Va bene: è Natale ma siamo già in campagna elettorale. Il tempo di un panettone (il pandoro quest’anno è più problematico…) e saremo già su un lungo rettilineo (ben cinque mesi) verso le Europee del 9 giugno.
In Italia la campagna elettorale non conosce sosta, come si sa. In più le caratteristiche iperporzionaliste del voto per Bruxelles scateneranno il più classico bellum omnium contra omnes. Tutti nemici, nemici ovunque, in primo luogo i più vicini, in quanto maggiormente indiziati di toglierci un voto o comunque di pescare nel nostro stesso bacino.
Inutile girarci intorno. Per il governo, sono elezioni di medio termine; per l’opposizione, sono primarie aperte. Ciascuno si peserà, e ovviamente conta di uscire dalle urne con un po’ di forza contrattuale aggiuntiva. E poi si vedrà.
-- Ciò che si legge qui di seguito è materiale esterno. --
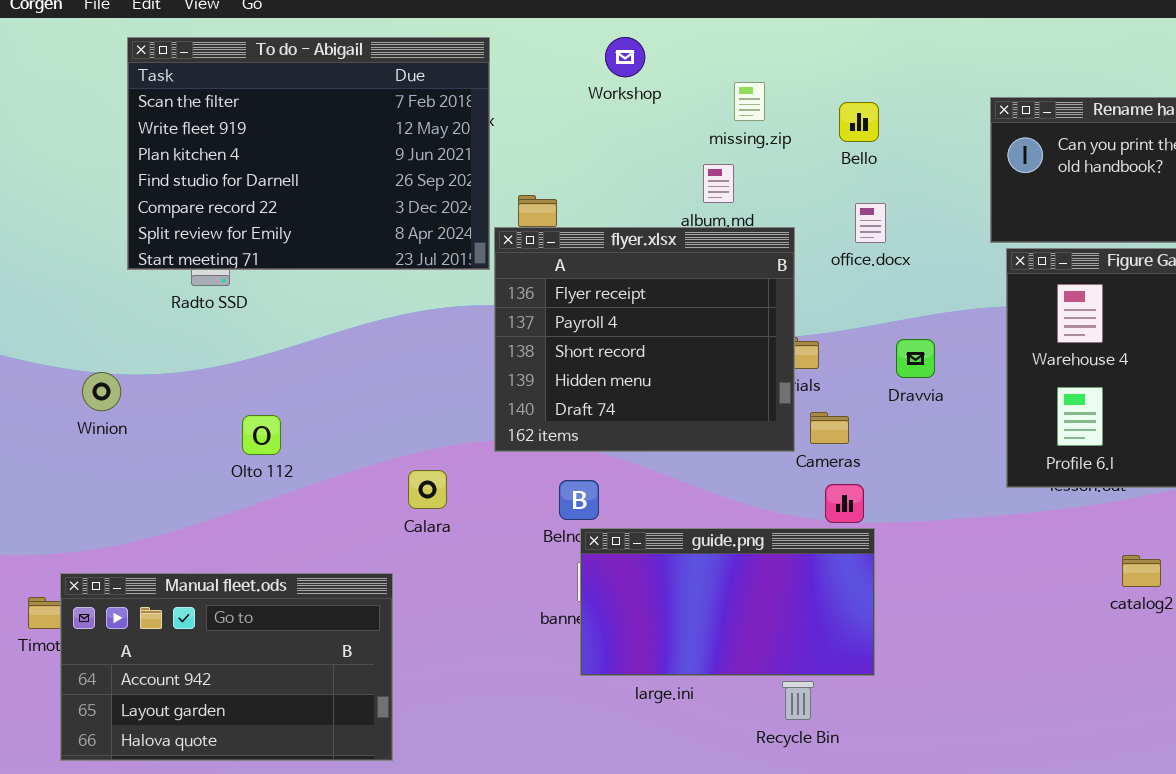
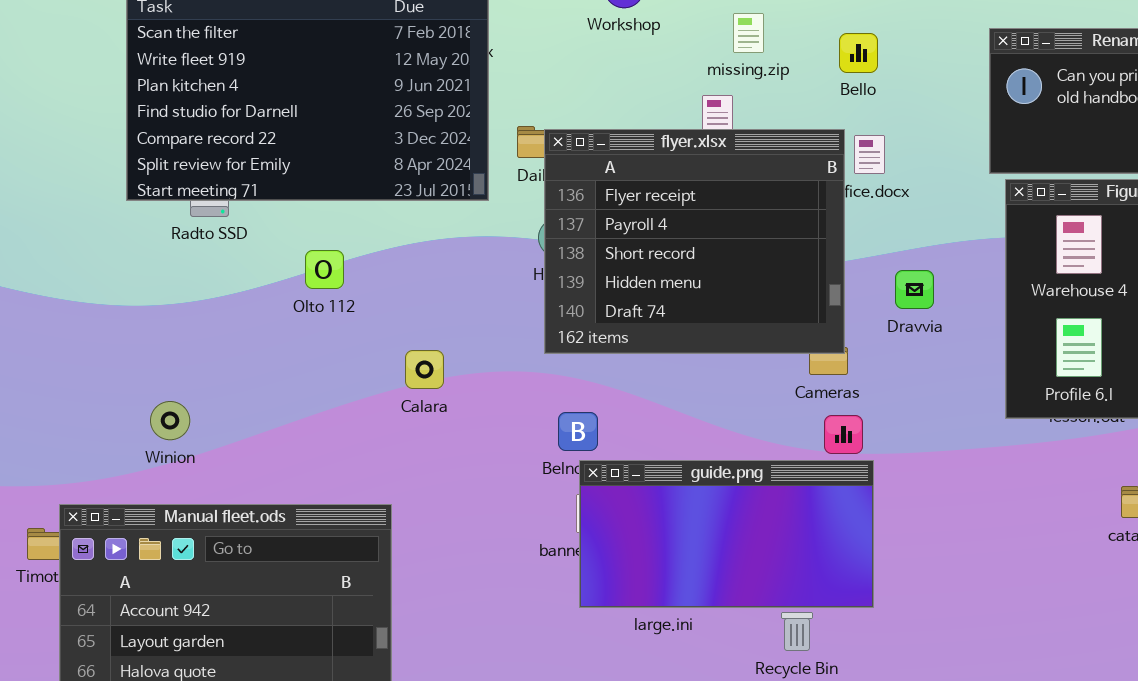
flyer.xlsx: [494,227,795,452] -> [544,129,845,354], moved
Winion: [82,372,121,411] -> [150,401,190,440], moved
Olto 112: [242,415,281,455] -> [305,250,344,289], moved
Calara: [408,470,447,509] -> [405,350,444,389], moved

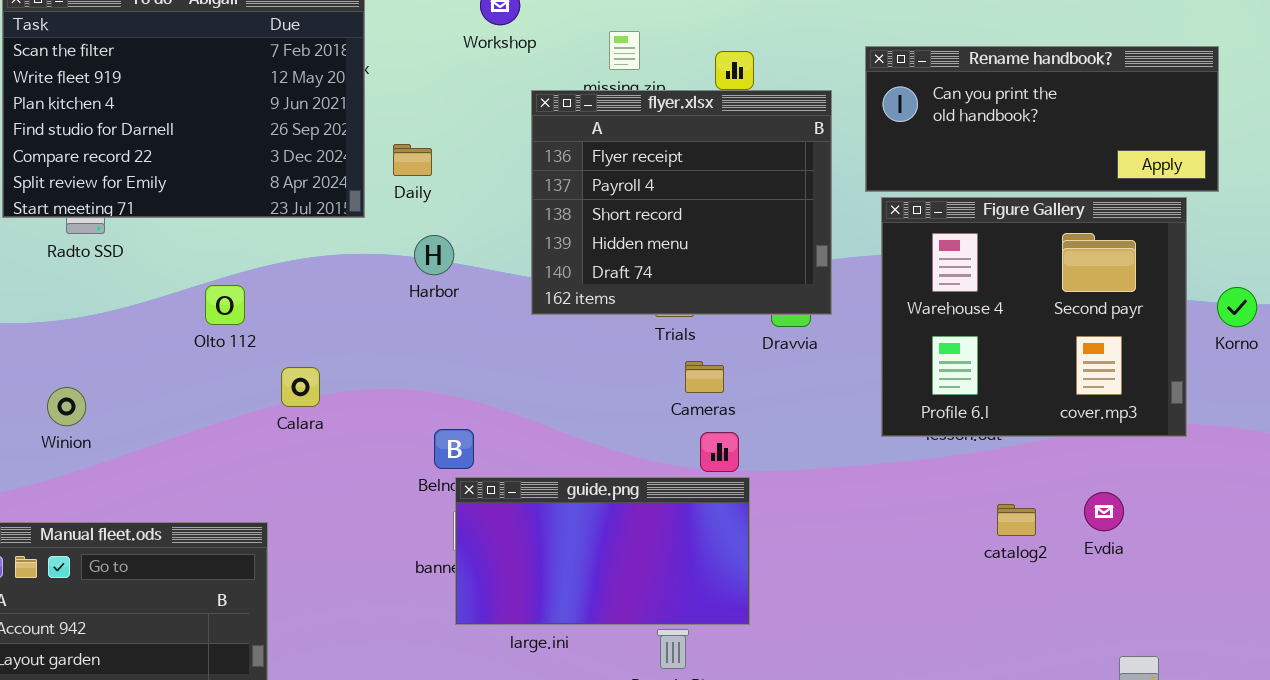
flyer.xlsx: [544,129,845,354] -> [531,90,832,315], moved
Olto 112: [305,250,344,289] -> [205,285,245,325], moved
Winion: [150,401,190,440] -> [47,387,86,426], moved

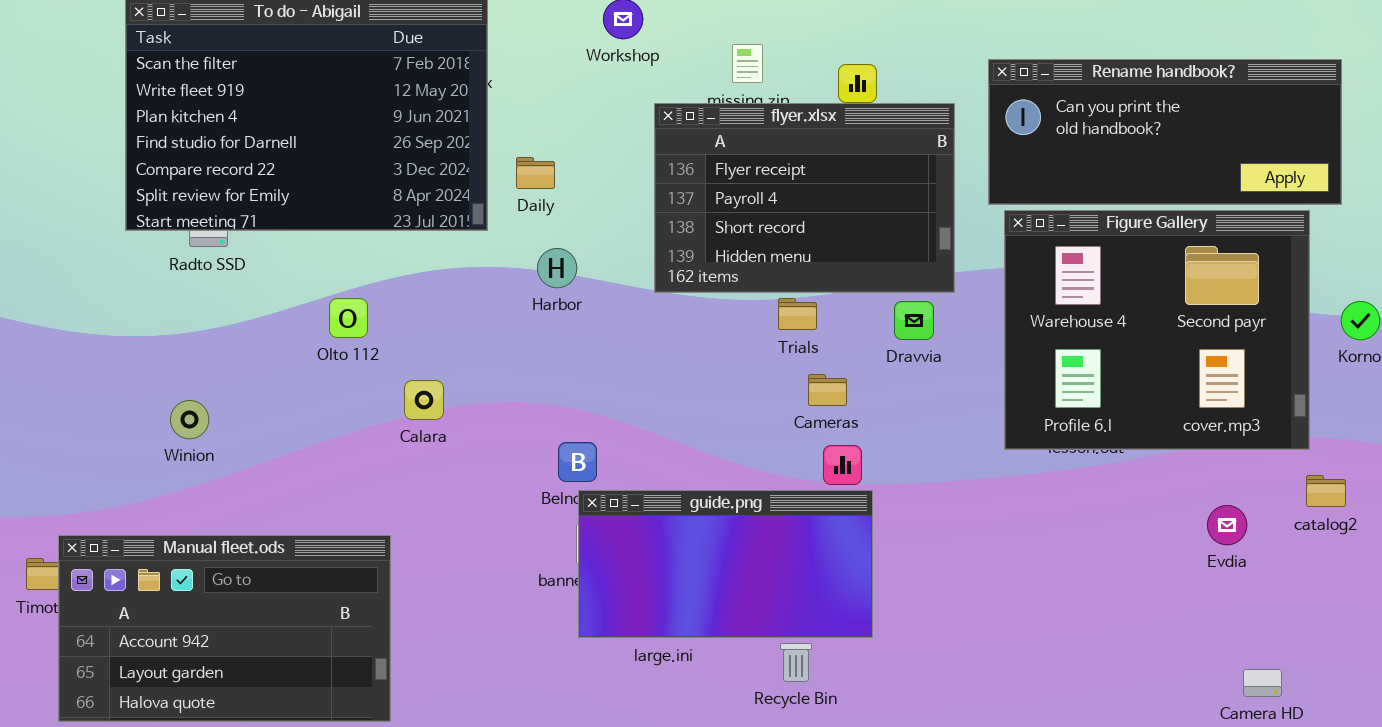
flyer.xlsx: [531,90,832,315] -> [654,103,955,293], resized
catalog2: [997,504,1036,536] -> [1306,475,1346,507], moved

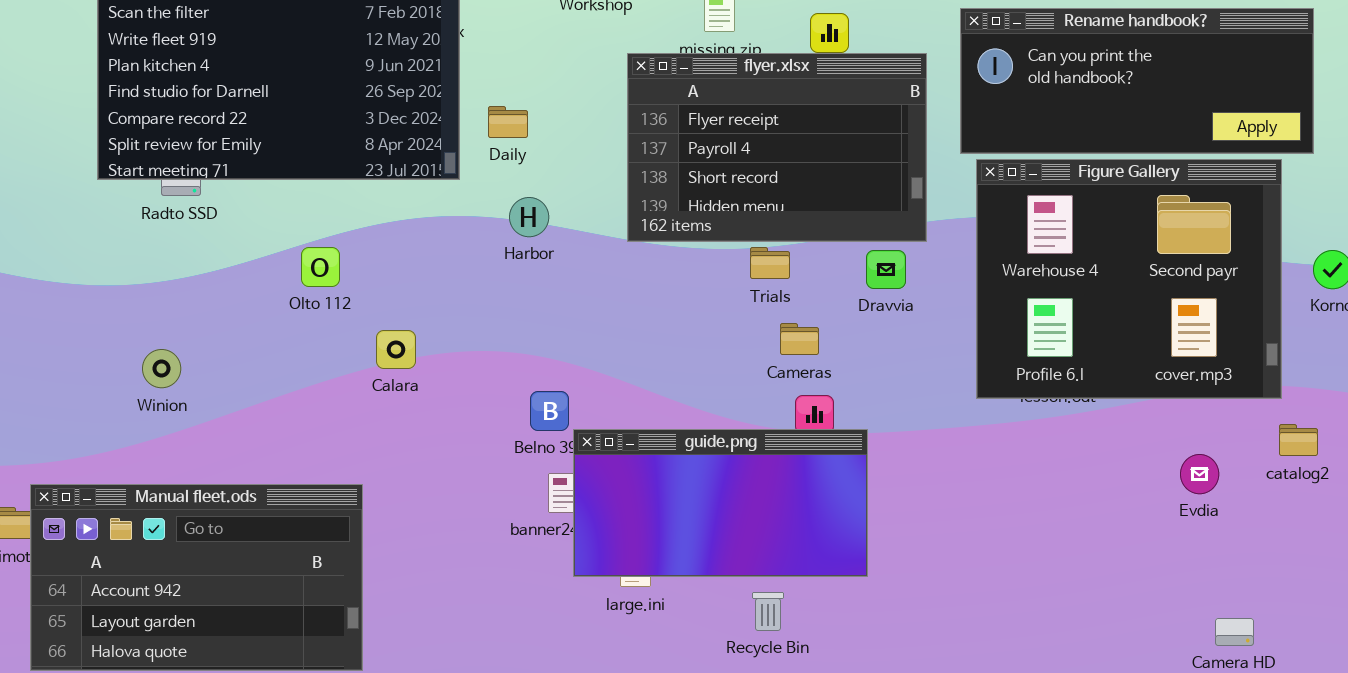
guide.png: [578,490,873,638] -> [573,429,868,577], moved

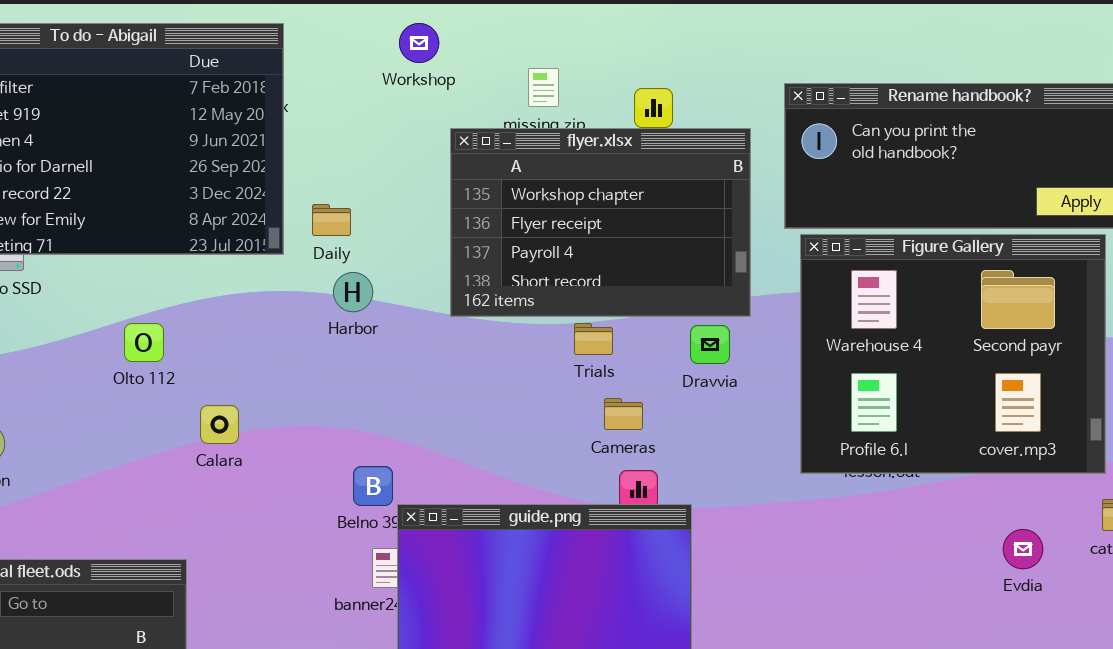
flyer.xlsx: [627,53,927,242] -> [450,128,751,317], scrolled up 1 row
Daily: [488,106,528,138] -> [312,204,351,236], moved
Ma il punto è proprio quel “poi”. Ecco, prima del 9 giugno, non varrebbe già la pena di pensare con saggezza (almeno un pochino) al giorno dopo, al 10 giugno, a cosa ciascuno vorrà-potrà-dovrà fare dopo?
Nessuno è così ingenuo da pensare che una campagna elettorale possa essere raffreddata-congelata-sterilizzata. Ma sarebbe almeno ragionevole provare (per ciascun leader e per ciascuna forza) a collocarla nella giusta prospettiva, a considerarla la tappa di un percorso.
Ragionando così, qualche tono potrà essere opportunamente modulato, e qualche relazione potrà magari evitare di risultare devastata dalla polemica. Se invece la prova si riduce a una pira dove bruciare – senza pensare al dopo – tutto, la sensazione è che il 10 giugno ci sarà più che altro da spazzar via un po’ di cenere. Buon Natale.